THE PHYSICISTS Donmar Theatre

Friedrich Dürrenmatt (1921-1900), the German Swiss playwright, was a key figure in post-war theatre and is probably best known in England for his masterpiece, The Visit (1956). The Physicists, which premiered in Zurich in 1962 and was staged by the RSC the following year in a production by Peter Brook, is a classic example of the absurdist theatre and has all the trappings of farce. The farce, however, is political and deadly serious. It was written during the Cold War era when there was a very real possibility of an all-out nuclear war and the destruction of the whole planet. Physicists had become the perpetrators of mass extinction and for many of them the moral responsibility of Hiroshima and Nagasaki had been too much.

The patients in a private mental sanatorium are killing the nurses. One patient thinks he is Sir Isaac Newton, another thinks he is Albert Einstein and a third thinks he is in communication with King Solomon. But are they really mad? Or are they just pretending to be mad?

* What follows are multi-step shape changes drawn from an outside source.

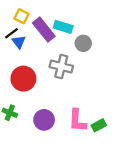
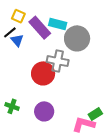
gray circle: (83, 43) -> (77, 38), size x1.6
red circle: (23, 79) -> (43, 73), moved
pink L-shape: (77, 121) -> (84, 124), moved, turned 105

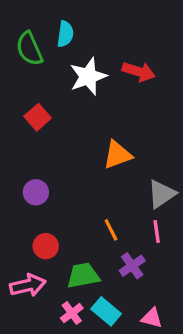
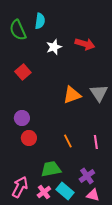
white star: (88, 76) -> (54, 47), size x0.7
gray triangle: (162, 194) -> (99, 93), moved, turned -30
red circle: (46, 246) -> (29, 138), moved
purple cross: (132, 266) -> (87, 176), moved
pink arrow: (28, 285) -> (20, 187), moved, turned -50

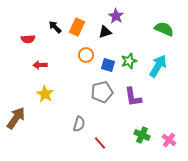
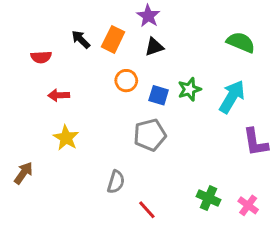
purple star: (116, 16) -> (148, 16), moved
purple L-shape: (133, 97) -> (255, 142), moved
brown arrow: (16, 118) -> (23, 173), size x0.7

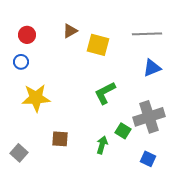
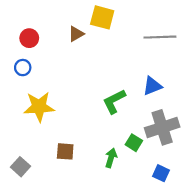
yellow square: (98, 45) -> (102, 17), moved
blue triangle: (152, 68) -> (152, 86), moved

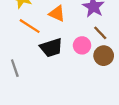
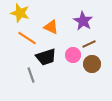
brown line: (100, 33) -> (89, 44), turned -72
gray line: (15, 68) -> (31, 75), moved

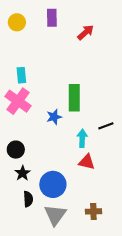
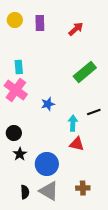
purple rectangle: (52, 18) -> (40, 23), moved
green rectangle: (74, 98) -> (85, 72), moved, turned 50
black semicircle: (28, 199) -> (25, 192), moved
gray triangle: (55, 215) -> (49, 191), turned -35

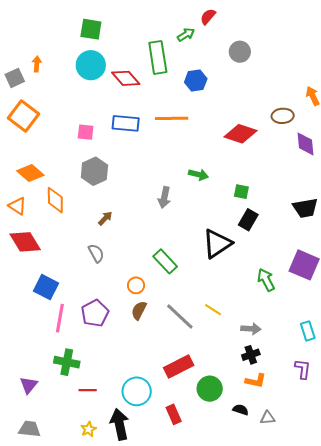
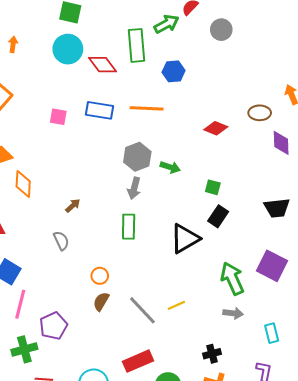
green arrow: (186, 35) -> (167, 24), size x1.4
gray circle: (240, 52) -> (221, 30), moved
red diamond: (241, 134) -> (216, 128), size x0.7
gray hexagon: (94, 171) -> (137, 157), moved
green rectangle: (165, 261) -> (129, 227), moved, turned 40
green arrow: (266, 280) -> (232, 278), size x1.4
yellow line: (213, 310) -> (176, 305), turned -60
purple pentagon: (95, 313) -> (54, 326), moved
gray arrow: (251, 329) -> (233, 313), moved
green cross: (67, 362) -> (24, 349), turned -30

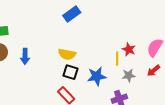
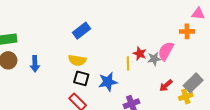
blue rectangle: (72, 14) -> (81, 31), moved
red arrow: (153, 71) -> (166, 85), moved
gray star: (129, 75) -> (154, 59), moved

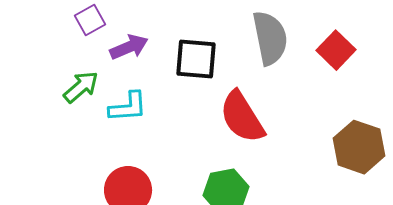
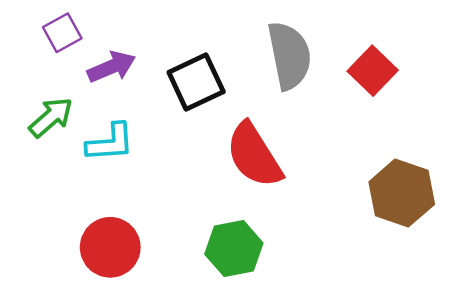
black square: (196, 59) -> (196, 82), turned -30

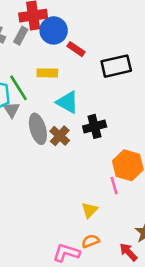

How sane is the hunchbacked director of the sanatorium, played by Sophie Thompson in another of her OTT performances?

John Heffernan, a wise inmate, has the key speech when he delivers Dürrenmatt’s argument that it would be much safer to keep all physicists in the madhouse, where they could continue their research and never publish their findings, rather than let them loose and turn the world into a madhouse.

Josie Rourke’s sharp production is set in a brightly lit and clinically white area whose tall back wall is a mass of doors. 60 years on, the satire, inevitably, is dated and no longer has the impact it once had. The farce is not as funny as it used to be; but Justin Salinger, very stylish and witty as Newton, looks like he might be the perfect actor for Restoration Comedy.